Source:
Friday, June 19, 2015

William Shakespeare based a whole play on the second verse of Matthew 7

William Shakespeare based a whole play on the second verse of Matthew 7. Measure for Measure is classified as a 'comedy', and indeed everything works out very well in the end. But much of the play is dark and disturbing. Angelo, a noble but stern lord, is left in charge of Vienna while Vincentia, the Duke, goes away for a spell. At least, he pretends to go away, but actually he stays near at hand, in disguise. No sooner has Angelo taken power than, obeying the Duke's instructions, he tightens up the ancient laws, condemning to death one Claudio, who has fathered a child out of wedlock. Isabella, the condemned man's sister, pleads for his life, warning Angelo that judgment from God himself is impartial, and that he too may find himself in need of the mercy which God provided in Christ:



Why, all the souls that were were forfeit once;
And He that might the vantage best have took
Found out the remedy. How would you be
If He, which is the top of judgment, should
But judge you as you are? 0, think on that;
And mercy then will breathe within your lips,
Like man new made.
Measure for Measure Act 2, Scene 2

Angelo refuses: Claudio must die. But at the same time Angelo is smitten by a passionate lust for Isabella herself, and offers to spare her brother if only she will allow him to have his way with her. The plot twists and turns, but ends with Angelo, his own vice having been exposed, pleading for the death he richly deserves. But the Duke, weaving the threads of the story together, pardons one and all, while at the same time a deep and rich justice is done.

Required task: Reproduce word for word the part of the Measure for Measure passage from "Angelo refuses: Claudio" up to and including "justice is done.".

Excerpted records:

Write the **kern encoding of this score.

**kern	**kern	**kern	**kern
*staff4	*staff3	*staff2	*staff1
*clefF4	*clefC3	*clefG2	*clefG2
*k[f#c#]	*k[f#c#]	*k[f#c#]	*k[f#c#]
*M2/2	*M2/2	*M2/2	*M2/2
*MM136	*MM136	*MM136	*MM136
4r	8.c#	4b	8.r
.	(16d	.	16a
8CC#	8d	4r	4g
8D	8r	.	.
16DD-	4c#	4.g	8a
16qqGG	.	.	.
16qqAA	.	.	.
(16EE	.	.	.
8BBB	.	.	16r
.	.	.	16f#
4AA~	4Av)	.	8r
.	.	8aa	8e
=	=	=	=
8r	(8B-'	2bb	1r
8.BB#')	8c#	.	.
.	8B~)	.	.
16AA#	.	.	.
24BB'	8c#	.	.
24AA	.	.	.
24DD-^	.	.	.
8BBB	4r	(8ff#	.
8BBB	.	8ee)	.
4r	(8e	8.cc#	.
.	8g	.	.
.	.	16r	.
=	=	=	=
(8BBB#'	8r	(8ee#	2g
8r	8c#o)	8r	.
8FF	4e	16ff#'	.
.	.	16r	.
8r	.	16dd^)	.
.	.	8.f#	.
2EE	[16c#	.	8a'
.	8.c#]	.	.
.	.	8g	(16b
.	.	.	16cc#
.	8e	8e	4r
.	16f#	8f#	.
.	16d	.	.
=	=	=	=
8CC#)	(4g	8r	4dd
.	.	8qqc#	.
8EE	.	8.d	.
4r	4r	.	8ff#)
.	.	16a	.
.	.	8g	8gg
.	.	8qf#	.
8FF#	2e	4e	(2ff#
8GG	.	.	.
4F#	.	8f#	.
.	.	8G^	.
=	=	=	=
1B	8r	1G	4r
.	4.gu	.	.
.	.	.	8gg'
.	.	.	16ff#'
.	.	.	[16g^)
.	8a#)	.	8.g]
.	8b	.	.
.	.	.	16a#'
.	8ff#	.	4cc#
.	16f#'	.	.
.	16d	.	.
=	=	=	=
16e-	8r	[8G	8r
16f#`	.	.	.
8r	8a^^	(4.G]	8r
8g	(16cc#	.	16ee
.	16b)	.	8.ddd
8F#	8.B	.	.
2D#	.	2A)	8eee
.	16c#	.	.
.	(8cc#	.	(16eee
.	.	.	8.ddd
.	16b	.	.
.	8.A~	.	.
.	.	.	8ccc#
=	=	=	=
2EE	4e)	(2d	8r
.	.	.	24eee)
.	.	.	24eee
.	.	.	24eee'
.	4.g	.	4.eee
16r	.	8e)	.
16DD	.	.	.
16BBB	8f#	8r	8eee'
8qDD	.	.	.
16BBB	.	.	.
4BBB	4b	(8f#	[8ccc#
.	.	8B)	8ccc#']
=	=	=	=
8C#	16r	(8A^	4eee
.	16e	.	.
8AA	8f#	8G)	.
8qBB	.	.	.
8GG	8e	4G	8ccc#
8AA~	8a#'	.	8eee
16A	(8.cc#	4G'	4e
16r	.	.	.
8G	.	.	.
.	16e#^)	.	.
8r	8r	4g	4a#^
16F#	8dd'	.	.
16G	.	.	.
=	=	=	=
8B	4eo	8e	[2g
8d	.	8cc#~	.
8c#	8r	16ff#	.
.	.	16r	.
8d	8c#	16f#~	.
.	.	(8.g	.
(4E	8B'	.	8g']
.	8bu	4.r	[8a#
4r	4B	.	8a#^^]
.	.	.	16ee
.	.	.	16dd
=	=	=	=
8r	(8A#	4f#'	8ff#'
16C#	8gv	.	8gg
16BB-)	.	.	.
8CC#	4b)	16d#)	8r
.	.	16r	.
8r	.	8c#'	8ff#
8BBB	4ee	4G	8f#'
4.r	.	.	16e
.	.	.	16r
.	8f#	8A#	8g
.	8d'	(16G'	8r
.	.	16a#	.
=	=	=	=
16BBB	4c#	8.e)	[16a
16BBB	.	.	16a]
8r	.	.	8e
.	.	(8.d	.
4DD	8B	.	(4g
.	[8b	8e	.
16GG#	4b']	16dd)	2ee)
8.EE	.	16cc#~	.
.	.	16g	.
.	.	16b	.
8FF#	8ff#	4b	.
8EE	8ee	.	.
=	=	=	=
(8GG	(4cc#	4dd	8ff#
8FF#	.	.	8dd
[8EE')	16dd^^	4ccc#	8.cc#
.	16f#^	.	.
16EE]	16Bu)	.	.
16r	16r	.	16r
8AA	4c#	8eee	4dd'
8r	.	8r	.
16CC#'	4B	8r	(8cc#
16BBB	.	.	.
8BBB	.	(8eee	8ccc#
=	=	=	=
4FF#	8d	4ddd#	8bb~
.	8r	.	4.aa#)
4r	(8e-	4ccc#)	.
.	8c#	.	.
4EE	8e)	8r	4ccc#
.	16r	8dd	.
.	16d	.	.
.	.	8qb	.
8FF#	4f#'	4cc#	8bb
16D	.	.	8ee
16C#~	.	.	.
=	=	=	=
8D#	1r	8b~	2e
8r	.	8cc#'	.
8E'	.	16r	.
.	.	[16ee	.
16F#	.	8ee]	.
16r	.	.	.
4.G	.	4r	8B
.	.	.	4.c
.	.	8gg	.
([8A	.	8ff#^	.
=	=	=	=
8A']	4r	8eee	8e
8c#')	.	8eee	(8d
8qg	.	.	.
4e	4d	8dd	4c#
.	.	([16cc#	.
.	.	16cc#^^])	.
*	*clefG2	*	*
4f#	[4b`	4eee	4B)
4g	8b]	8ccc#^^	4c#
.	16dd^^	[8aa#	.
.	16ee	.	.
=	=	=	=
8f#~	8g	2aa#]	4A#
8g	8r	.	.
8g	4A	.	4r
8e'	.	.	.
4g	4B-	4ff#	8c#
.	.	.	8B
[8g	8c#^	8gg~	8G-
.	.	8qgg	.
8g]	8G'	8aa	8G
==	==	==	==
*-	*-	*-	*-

Right answer:
Angelo refuses: Claudio must die. But at the same time Angelo is smitten by a passionate lust for Isabella herself, and offers to spare her brother if only she will allow him to have his way with her. The plot twists and turns, but ends with Angelo, his own vice having been exposed, pleading for the death he richly deserves. But the Duke, weaving the threads of the story together, pardons one and all, while at the same time a deep and rich justice is done.